Aadhaar (Hindi for “foundation”) is a 12-digit unique identity (UID) number issued by the government after confirming a person’s biometric and demographic information. Launched in 2012 as part of an initiative to give each Indian resident with a unique identification number, it is the largest digital identity system on the planet, with 1.3 billion UIDs issued by 2021, covering a staggering 92% of India’s population.
It was ostensibly created to provide people without identification a formal government ID as well as crack down on duplicate, fake or stolen IDs used to benefit from government programs and welfare schemes.
And it quickly drew interest and praise from elite quarters around the world, including Silicon Valley.
In a 2019 entry of his “Gates Notes” blog, Bill Gates lauded Aadhaar for making “India’s invisible people visible.” Three years earlier, in a lecture on Technology for Transformation, Gates had said that Aadhaar is something that had never been done before by any government, not even in a rich country.
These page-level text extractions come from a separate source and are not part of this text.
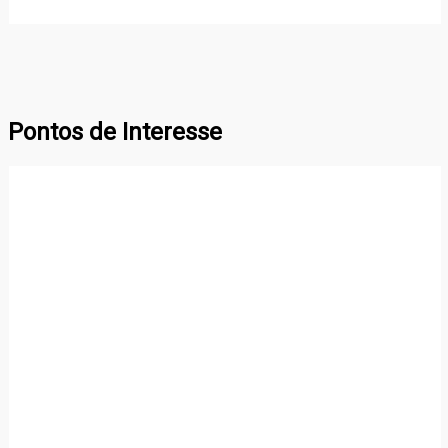
Pontos de Interesse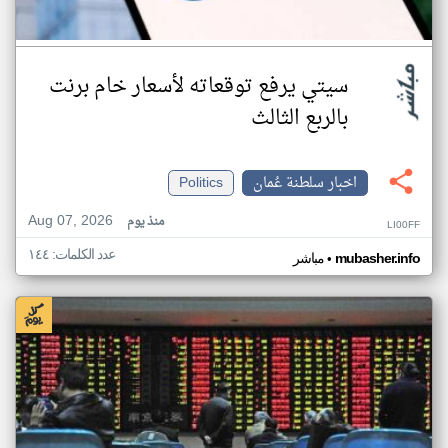
سيتي يرفع توقعاته لأسعار خام برنت
بالربع الثالث
اخبار سلطنة عُمان
Politics
Aug 07, 2026
منذ يوم
LI00FF
عدد الكلمات: ١٤٤
•
mubasher.info
مباشر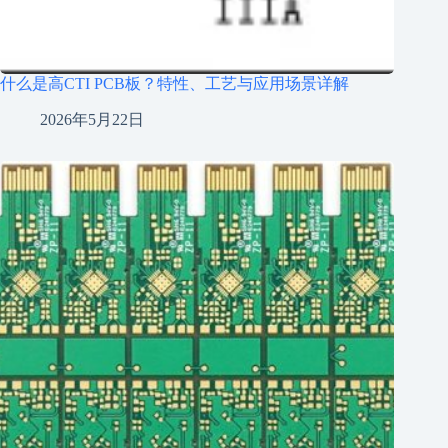
什么是高CTI PCB板？特性、工艺与应用场景详解
2026年5月22日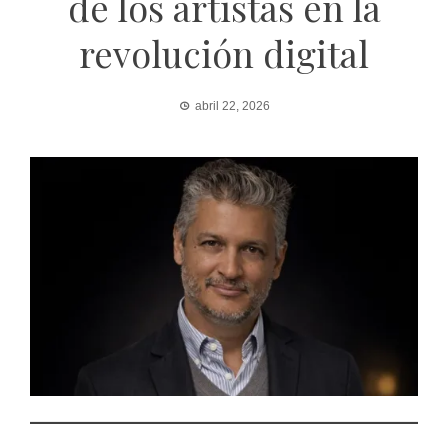
de los artistas en la
revolución digital
abril 22, 2026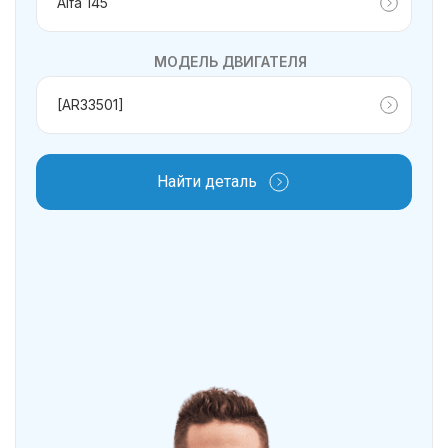
МОДЕЛЬ ДВИГАТЕЛЯ
Найти деталь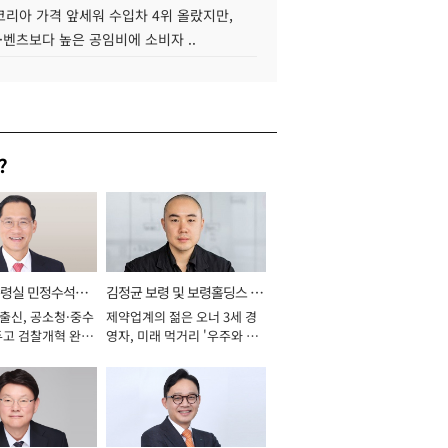
코리아 가격 앞세워 수입차 4위 올랐지만,
·벤츠보다 높은 공임비에 소비자 ..
?
통령실 민정수석비
김정균 보령 및 보령홀딩스 대
 출신, 공소청·중수
제약업계의 젊은 오너 3세 경
표이사 사장
두고 검찰개혁 완수
영자, 미래 먹거리 '우주와 헬
년]
스케어' 공들여 [2026년]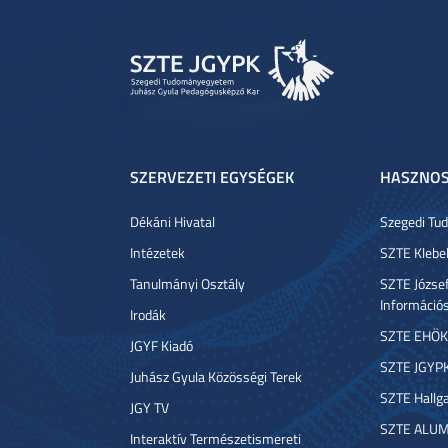
SZERVEZETI EGYSÉGEK
HASZNOS
Dékáni Hivatal
Szegedi T
Intézetek
SZTE Klebe
Tanulmányi Osztály
SZTE József
Információ
Irodák
SZTE EHÖK
JGYF Kiadó
SZTE JGYP
Juhász Gyula Közösségi Terek
SZTE Hallga
JGY TV
SZTE ALUM
Interaktív Természetismereti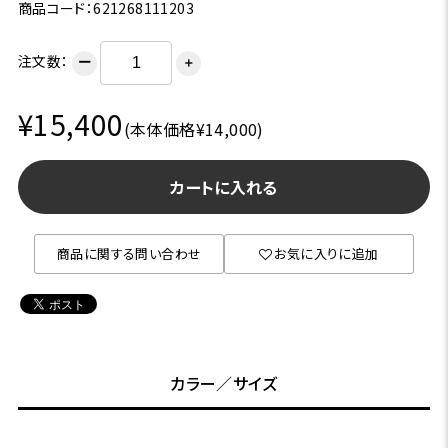
商品コード：621268111203
注文数：
ー
＋
¥15,400
(本体価格¥14,000)
カートに入れる
商品に関する問い合わせ
お気に入りに追加
カラー／サイズ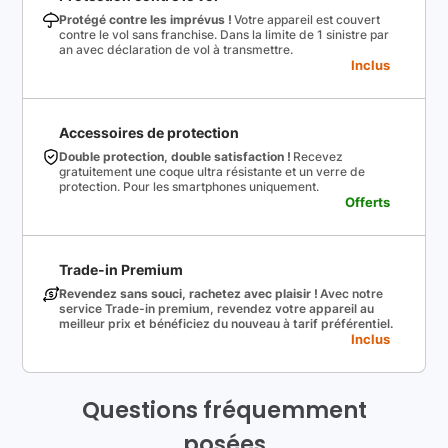
Protégé contre les imprévus !
Votre appareil est couvert
contre le vol sans franchise. Dans la limite de 1 sinistre par
an avec déclaration de vol à transmettre.
Inclus
Accessoires de protection
Double protection, double satisfaction !
Recevez
gratuitement une coque ultra résistante et un verre de
protection. Pour les smartphones uniquement.
Offerts
Trade-in Premium
Revendez sans souci, rachetez avec plaisir !
Avec notre
service Trade-in premium, revendez votre appareil au
meilleur prix et bénéficiez du nouveau à tarif préférentiel.
Inclus
Questions fréquemment
posées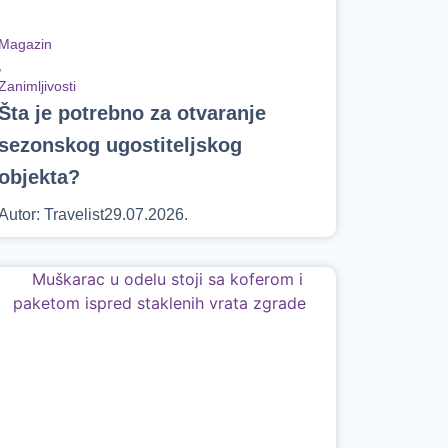
Magazin
,
Zanimljivosti
Šta je potrebno za otvaranje
sezonskog ugostiteljskog
objekta?
Autor:
Travelist
29.07.2026.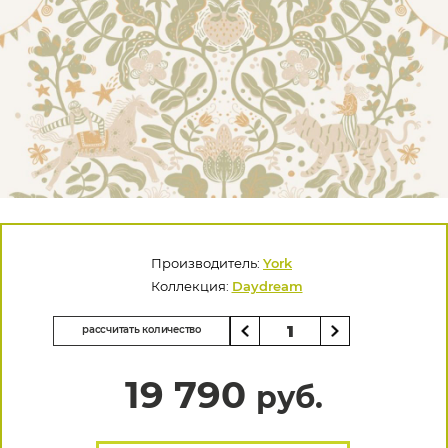
Производитель:
York
Коллекция:
Daydream
рассчитать количество
19 790
руб.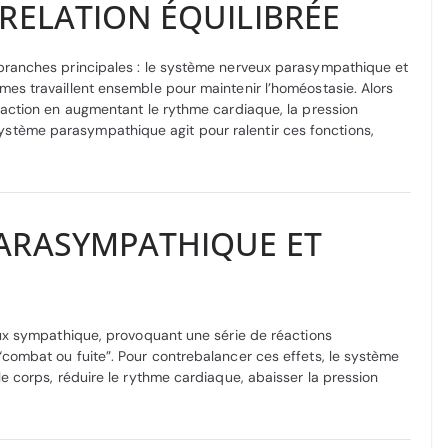
RELATION ÉQUILIBRÉE
ranches principales : le système nerveux parasympathique et
s travaillent ensemble pour maintenir l’homéostasie. Alors
action en augmentant le rythme cardiaque, la pression
le système parasympathique agit pour ralentir ces fonctions,
ARASYMPATHIQUE ET
ux sympathique, provoquant une série de réactions
ombat ou fuite”. Pour contrebalancer ces effets, le système
 corps, réduire le rythme cardiaque, abaisser la pression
He also claimed it does not pose any privacy risks; try telling that to the 815 million people whose personal data is now up for grabs on the Dark Web!
Together with Nandan Nilekani, one of the co-founders of Indian tech giant Infosys who is widely recognised as Aadhaar’s chief architect, Gates went on to play a key role in exporting Aadhaar to other parts of the so-called Global South, much of it financed by the World Bank. The two tech billionaires also reportedly helped persuade the Modi government to embark on the disastrous path of demonetisation in order to expand cashless payment alternatives. Demonetisation is believed to have caused a 2% drop in India’s GDP growth in 2016/17 alone — the equivalent of $52 billion, according to the Sunday Guardian.
Even today, Aadhaar continues to receive plaudits from Silicon Valley, despite all of its security flaws, privacy concerns and other issues. Worldcoin, the controversial cryptocurrency project set up by OpenAI CEO Sam Altman that uses an eye-scanning “orb” to give users a unique digital identity to verify whether they are human, recently said it seeks to emulate India’s Aadhaar system in its own creation of a global identity and financial network.